When writing in support of western exporters, the yuan is always undervalued, but when it's a story where western hedge funds are betting against the yuan and loosing big, the yuan is overvalued and needs to fall damn it! :rolleyes:

As I have said may time before, in the western market, the truly big players play by very different rules to everyone else. That's not even just an unspoken rule, it's frigging institutionalised! You need $1.5bn in capital to get an ISDA, which will pretty fundamentally change the rules of the game for you in the stock markets if you have one, as you will be able to get margins and deals simply unavailable to anyone who doesn't have an ISDA. Another way of looking at it is that the western stock market is fundamentally skewed against the little guys.

Since a large part of the modern stock market is about wealth redistribution rather than creation (the only way anyone can consistently 'beat the market' - if you are making money way faster than the rate the market is growing, it means you are making money from other investors, who get the loosing end of the deal that allows you to make the big returns), it's actually increasingly turning into a cacino style arrangement, with the 'big boys' acting as the house and anyone trading without an ISDA the punters. Sure you can still win against the house, but the odds are very much against you doing so.

The very public speculation taken by the likes of Soros is also a form of market manipulation. They know that if they publicly take such a position, a significant part of the market will follow suit and create a snowball effect. So they are operating at a level above even your ISDA wielding traders.

The western financial industry is wrotten to the core because people like Soros have been able to buy enough influence and write the rules and laws that govern that industry to maximise their own advantages.

China is, and will continue to pay a heavy price to resist being played and ripped off by those people because it is forced to play by their rules.

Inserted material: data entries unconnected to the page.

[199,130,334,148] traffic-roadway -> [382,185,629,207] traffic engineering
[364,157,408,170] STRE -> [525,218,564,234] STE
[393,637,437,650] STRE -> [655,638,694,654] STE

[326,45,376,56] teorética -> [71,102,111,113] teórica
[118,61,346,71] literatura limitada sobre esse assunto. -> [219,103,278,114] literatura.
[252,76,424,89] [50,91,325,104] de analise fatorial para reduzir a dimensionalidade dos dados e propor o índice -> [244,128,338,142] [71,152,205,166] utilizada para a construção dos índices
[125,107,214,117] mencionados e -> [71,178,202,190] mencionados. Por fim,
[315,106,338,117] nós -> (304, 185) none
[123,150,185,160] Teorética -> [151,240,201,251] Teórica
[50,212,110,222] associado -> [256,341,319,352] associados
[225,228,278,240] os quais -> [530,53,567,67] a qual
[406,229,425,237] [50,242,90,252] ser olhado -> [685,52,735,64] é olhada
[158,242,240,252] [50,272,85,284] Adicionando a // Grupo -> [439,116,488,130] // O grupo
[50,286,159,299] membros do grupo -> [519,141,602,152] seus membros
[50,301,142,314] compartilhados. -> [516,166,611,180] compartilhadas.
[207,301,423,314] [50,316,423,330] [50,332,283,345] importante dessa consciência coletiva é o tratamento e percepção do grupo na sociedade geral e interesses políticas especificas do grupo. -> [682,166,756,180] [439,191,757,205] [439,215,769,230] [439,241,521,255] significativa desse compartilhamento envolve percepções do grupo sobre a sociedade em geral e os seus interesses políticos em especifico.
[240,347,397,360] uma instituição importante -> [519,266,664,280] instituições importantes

A big part of the very public anger being vented by very senior Chinese financial officials towards foreign speculators is precisely because they know the game is rigged, and why they are so determined to write their own rules for China's financial sector rather than allow the west to impose those same fundamentally flawed and self-serving rules on China.
 

Blackstone

Brigadier
A big part of the very public anger being vented by very senior Chinese financial officials towards foreign speculators is precisely because they know the game is rigged, and why they are so determined to write their own rules for China's financial sector rather than allow the west to impose those same fundamentally flawed and self-serving rules on China.
But of course only CCP overlords may impose self-serving rules on China's citizens, and they do a great job on that.